I came across these facts about abusive relationships, and I couldn’t agree more:

  1. It is not always loud. It is not always obvious. The poison seeps in quietly and slowly.
  2. Love is not draining. Love is not tiring. That is not how it is supposed to be.
  3. Apologies are like band-aids. Soon enough, you’ll bleed again.
  4. This is not your fault. You did not turn them into this. It is how they are, how they have always been.
  5. There will be fewer good days than bad days. The good days will be so amazing that it will feel like everything else is better than it is.
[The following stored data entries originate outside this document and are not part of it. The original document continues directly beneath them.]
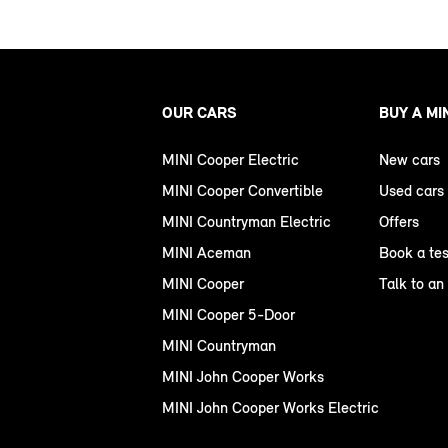
OUR CARS
BUY A MI
MINI Cooper Electric
New cars
MINI Cooper Convertible
Used cars
MINI Countryman Electric
Offers
MINI Aceman
Book a tes
MINI Cooper
Talk to an
MINI Cooper 5-Door
MINI Countryman
MINI John Cooper Works
MINI John Cooper Works Electric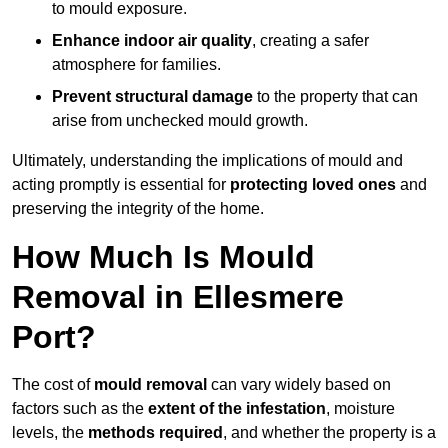
to mould exposure.
Enhance indoor air quality
, creating a safer
atmosphere for families.
Prevent structural damage
to the property that can
arise from unchecked mould growth.
Ultimately, understanding the implications of mould and
acting promptly is essential for
protecting loved ones
and
preserving the integrity of the home.
How Much Is Mould
Removal in Ellesmere
Port?
The cost of
mould removal
can vary widely based on
factors such as the
extent of the infestation
, moisture
levels, the
methods required
, and whether the property is a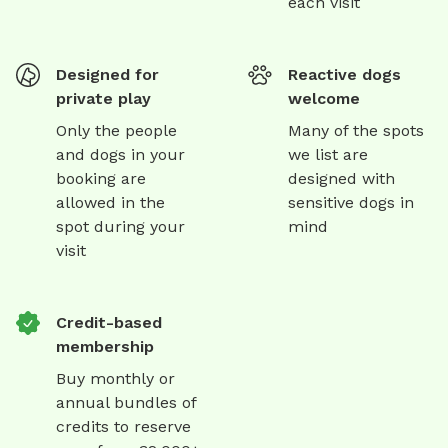
each visit
Designed for
Reactive dogs
private play
welcome
Only the people
Many of the spots
and dogs in your
we list are
booking are
designed with
allowed in the
sensitive dogs in
spot during your
mind
visit
Credit-based
membership
Buy monthly or
annual bundles of
credits to reserve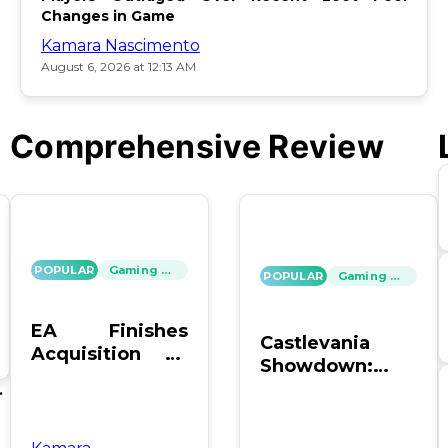
Changes in Game
Kamara Nascimento
August 6, 2026 at 12:13 AM
Comprehensive Review
POPULAR
Gaming News
POPULAR
Gaming News
EA Finishes
Castlevania
Acquisition by
Showdown:
PIF, Silver Lake,
SOTN vs. SC4 –
's
and Affinity
Which Reigns
Supreme?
Your mind will be playing tricks on you as your heart is trying to convince itself that it made the right choice.
  6. They do not love you. That is not love.
  7. You are not wrong for wanting to run, so do it. Listen to your instincts.
  8. You will let them come back again and again before you realize that they only change long enough for you to let them in one more time.
  9. Females between the ages of 16 and 24 are roughly three times more likely than the rest of the population to be abused by an intimate partner.
  10. Listen to and believe your loved one. Allow them to control their own lives. If your loved one does not want to stay, do not force them to.

That day in church, the session was coined, END IT NOW.